[TASK DIRECTIONS] The required output is the exact run of lines below that opens at the line with "A Gartner® Magic Quadrant™ Leader for Six" and closes at the line with "everything. With it, you'll".
INPUT DATA below:
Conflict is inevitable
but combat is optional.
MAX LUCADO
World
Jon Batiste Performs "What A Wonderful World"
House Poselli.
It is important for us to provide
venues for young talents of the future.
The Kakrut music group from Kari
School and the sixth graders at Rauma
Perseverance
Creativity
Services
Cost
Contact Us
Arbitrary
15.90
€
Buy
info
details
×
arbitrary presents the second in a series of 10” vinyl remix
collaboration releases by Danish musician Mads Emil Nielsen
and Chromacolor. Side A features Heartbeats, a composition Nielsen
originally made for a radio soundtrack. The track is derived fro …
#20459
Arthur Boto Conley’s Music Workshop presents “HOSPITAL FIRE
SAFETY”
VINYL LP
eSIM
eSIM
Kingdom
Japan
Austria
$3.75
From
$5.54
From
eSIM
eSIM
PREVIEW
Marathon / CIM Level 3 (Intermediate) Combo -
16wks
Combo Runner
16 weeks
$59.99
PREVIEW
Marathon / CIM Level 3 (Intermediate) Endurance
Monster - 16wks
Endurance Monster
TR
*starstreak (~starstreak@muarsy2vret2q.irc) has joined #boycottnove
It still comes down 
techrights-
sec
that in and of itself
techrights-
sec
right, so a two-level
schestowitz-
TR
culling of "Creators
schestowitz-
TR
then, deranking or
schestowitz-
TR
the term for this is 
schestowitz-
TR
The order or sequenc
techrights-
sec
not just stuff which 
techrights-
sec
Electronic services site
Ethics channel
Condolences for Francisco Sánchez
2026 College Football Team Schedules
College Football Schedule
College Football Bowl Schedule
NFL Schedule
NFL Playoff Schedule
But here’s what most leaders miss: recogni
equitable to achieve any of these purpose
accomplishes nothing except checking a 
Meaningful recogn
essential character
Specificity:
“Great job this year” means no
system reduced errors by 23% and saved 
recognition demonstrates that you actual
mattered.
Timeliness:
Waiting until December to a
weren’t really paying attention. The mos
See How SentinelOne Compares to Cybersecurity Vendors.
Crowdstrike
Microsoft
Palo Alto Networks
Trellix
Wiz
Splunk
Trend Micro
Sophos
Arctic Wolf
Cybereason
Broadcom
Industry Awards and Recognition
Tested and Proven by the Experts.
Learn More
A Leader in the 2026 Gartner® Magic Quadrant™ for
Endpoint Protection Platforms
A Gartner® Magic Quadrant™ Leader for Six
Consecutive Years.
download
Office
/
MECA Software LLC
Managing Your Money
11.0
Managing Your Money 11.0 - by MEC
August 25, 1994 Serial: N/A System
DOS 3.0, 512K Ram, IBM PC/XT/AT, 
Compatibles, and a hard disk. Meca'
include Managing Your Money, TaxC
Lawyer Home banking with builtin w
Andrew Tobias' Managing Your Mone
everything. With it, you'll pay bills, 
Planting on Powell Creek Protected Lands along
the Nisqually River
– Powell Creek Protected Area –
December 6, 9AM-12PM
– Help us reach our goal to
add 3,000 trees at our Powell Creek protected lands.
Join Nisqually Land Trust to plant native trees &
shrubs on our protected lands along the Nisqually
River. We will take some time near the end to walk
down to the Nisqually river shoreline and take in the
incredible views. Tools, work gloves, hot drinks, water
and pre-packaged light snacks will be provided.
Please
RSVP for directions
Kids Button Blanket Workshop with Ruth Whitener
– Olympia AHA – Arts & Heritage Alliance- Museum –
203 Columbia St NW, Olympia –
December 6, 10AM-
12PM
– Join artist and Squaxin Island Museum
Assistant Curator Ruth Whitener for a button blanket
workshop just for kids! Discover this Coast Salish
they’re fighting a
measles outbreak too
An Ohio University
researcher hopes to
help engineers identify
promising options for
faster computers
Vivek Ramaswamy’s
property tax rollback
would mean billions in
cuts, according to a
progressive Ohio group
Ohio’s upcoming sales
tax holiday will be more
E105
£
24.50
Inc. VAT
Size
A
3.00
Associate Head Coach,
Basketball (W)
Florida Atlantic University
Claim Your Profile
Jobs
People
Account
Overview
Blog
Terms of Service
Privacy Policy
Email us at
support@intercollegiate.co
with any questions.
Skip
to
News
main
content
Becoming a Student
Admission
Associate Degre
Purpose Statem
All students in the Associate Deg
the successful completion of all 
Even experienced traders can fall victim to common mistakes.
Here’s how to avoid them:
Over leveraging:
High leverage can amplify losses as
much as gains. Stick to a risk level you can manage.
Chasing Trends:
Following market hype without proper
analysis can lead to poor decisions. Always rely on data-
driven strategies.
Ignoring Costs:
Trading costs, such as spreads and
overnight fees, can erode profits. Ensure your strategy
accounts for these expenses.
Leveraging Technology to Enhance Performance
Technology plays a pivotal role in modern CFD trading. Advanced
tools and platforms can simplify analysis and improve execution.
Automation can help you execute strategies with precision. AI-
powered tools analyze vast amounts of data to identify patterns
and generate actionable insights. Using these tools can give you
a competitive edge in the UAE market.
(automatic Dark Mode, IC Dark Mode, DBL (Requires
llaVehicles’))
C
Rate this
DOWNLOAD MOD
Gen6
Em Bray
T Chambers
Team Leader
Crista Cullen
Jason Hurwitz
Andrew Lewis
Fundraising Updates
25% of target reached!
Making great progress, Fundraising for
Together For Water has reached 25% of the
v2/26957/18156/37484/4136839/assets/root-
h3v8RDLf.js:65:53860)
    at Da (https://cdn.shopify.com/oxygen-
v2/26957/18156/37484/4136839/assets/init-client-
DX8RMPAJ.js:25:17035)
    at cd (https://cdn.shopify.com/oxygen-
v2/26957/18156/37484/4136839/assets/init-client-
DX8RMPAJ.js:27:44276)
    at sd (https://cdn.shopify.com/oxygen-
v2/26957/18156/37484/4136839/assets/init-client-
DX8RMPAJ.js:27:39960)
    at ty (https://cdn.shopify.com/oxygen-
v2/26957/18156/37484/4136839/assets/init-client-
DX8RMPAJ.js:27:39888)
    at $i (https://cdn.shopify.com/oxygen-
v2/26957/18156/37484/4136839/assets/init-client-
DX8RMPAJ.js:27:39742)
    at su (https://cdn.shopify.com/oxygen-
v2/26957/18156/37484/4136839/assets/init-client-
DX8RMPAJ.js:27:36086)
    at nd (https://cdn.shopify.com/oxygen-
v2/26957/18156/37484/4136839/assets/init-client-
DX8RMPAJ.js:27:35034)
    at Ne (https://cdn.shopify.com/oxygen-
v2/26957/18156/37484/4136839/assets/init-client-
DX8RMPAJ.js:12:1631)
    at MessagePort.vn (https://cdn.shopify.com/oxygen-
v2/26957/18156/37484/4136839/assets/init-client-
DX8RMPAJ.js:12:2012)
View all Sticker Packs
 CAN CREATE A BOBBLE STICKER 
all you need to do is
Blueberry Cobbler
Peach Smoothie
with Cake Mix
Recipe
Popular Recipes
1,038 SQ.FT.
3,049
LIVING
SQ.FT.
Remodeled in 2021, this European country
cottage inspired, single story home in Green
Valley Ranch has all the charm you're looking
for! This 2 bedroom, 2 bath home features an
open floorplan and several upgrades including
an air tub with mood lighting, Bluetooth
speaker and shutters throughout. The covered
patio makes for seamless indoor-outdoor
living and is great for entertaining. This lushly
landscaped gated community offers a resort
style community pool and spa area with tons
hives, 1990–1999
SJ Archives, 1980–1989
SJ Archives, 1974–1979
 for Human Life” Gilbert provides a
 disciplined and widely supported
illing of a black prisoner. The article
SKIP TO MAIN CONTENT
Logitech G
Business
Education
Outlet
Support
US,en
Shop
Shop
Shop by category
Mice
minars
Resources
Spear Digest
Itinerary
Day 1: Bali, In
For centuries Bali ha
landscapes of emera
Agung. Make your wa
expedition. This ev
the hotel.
End of INPUT DATA.
[ANSWER FOR THE TASK]
A Gartner® Magic Quadrant™ Leader for Six
Consecutive Years.
download
Office
/
MECA Software LLC
Managing Your Money
11.0
Managing Your Money 11.0 - by MEC
August 25, 1994 Serial: N/A System
DOS 3.0, 512K Ram, IBM PC/XT/AT, 
Compatibles, and a hard disk. Meca'
include Managing Your Money, TaxC
Lawyer Home banking with builtin w
Andrew Tobias' Managing Your Mone
everything. With it, you'll pay bills, 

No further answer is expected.